━━━━━ EXCERPT TO READ ━━━━━

XPEL Announces 2008 Results

Published 

XPEL ANNOUNCES 2008 RESULTS

– 34% Increase in Total Revenues –
– Completed Disposition of 2 subsidiaries –

SAN ANTONIO, TEXAS, May 1, 2009XPEL Technologies Corp. (TSXV: DAP.U) announced today results for the year ended December 31, 2008 as compared to the year ended December 31, 2007.

Ryan Pape, XPEL’s CEO, stated, “Over the past nine months, through management changes, an internal reorganization and the disposition of two subsidiaries, we have brought the cost structure of the business in-line with our revenues. We are beginning to see the benefit of these efforts as we look forward to the first quarter of 2009 where we anticipate net income profitability. As 2009 progresses we will continue to look for opportunities to expand product distribution and enter new strategic markets, while maintaining a cost-effective and prudent approach to operating our business.”

Year Ended December 31, 2008 compared to the Year Ended December 31, 2007

Revenues. Revenues increased from $5,790,459 to $7,776,128, or 34% between periods. The increase in revenues is primarily a result of significant increases in our Installation, kit and material sales between periods. Installation, kit and material sales increased $2,385,563 or 68% between periods and increased as a % of total revenues to 76% of our total revenues for the year ended December 31, 2008. This increase was primarily due to the acquisition of Shadow Tinting, Ltd., and its strong installation and wholesale PPF and tint film business in June of 2007.

Cost of Sales. Cost of sales increased from $2,421,274 to $3,503,109, and increased as a percentage of revenues to 45%. Our cost of sales is primarily related to the selling of XPEL Paint and Headlamp Protection Film and other tools and chemical products used in the industry.

Expenses. General and administrative expenses increased 23% to $4,230,196 in calendar year 2008 from $3,431,910 during calendar year 2007. The increased general and administrative expenses were primarily a result of the acquisition of Shadow Tinting, Ltd., in June 2007 and increased legal fees related to the lawsuit that was settled during the fourth quarter of 2008.

Sales and Marketing expenses increased $269,887 from $443,713 for the twelve months ended December 31, 2007 to $713,600 for the twelve months ended December 31, 2008. The Company incurred sales and marketing expenses during the year ended December 31, 2008 related to the launch of XPEL Protection Film in the fourth quarter of 2007, its sponsorship in the Grand Am Rolex series, expenses related to the NADA trade show in February of 2008 and costs related to our annual dealer conference in April 2008.

Amortization expense of property, plant and equipment increased slightly to $102,573 for the year ended December 31, 2008 from $97,269 for the year ended December 31, 2007.

During the latter half of 2007 the Company acquired intangible assets associated with the aforementioned acquisition and a patent. As a result, the amortization of intangible assets increased approximately $223,745 between years.

During the year ended December 31, 2008, the Company performed a valuation of the goodwill associated with its acquisitions. Based on the carrying value of the goodwill as compared to the implied fair market value of goodwill, the Company recorded impairment expense of $2,525,423 during the period. As the impairment expense was associated with the original acquisitions of ArmourfendCAD, Inc. and Paintshield, Ltd., the total impairment expense of $2.5 million has been included in loss from discontinued operations for the year ended December 31, 2008.

━━━━━

• [PROBLEM 1]:
According to the XPEL 2008 results release, which activities drove the company's sales and marketing expenses during 2008? List each one.
The text and the records have nothing to do with each other.

━━━━━ RECORDS PROVIDED ━━━━━

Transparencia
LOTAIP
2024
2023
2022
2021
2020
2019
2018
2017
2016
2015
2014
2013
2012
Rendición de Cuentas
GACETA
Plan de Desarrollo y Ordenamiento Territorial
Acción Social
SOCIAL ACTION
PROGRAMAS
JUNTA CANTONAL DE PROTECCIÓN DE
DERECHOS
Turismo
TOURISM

━━━━━

• [PROBLEM 2]:
Rename "TOURISM" to "TRAVEL" throughout the records, and write out all of their lines again with nothing else changed.

• [RESULT 1]:
- The launch of XPEL Protection Film in the fourth quarter of 2007
- Its sponsorship in the Grand Am Rolex series
- The NADA trade show in February 2008
- The annual dealer conference in April 2008

• [RESULT 2]:
Transparencia
LOTAIP
2024
2023
2022
2021
2020
2019
2018
2017
2016
2015
2014
2013
2012
Rendición de Cuentas
GACETA
Plan de Desarrollo y Ordenamiento Territorial
Acción Social
SOCIAL ACTION
PROGRAMAS
JUNTA CANTONAL DE PROTECCIÓN DE
DERECHOS
Turismo
TRAVEL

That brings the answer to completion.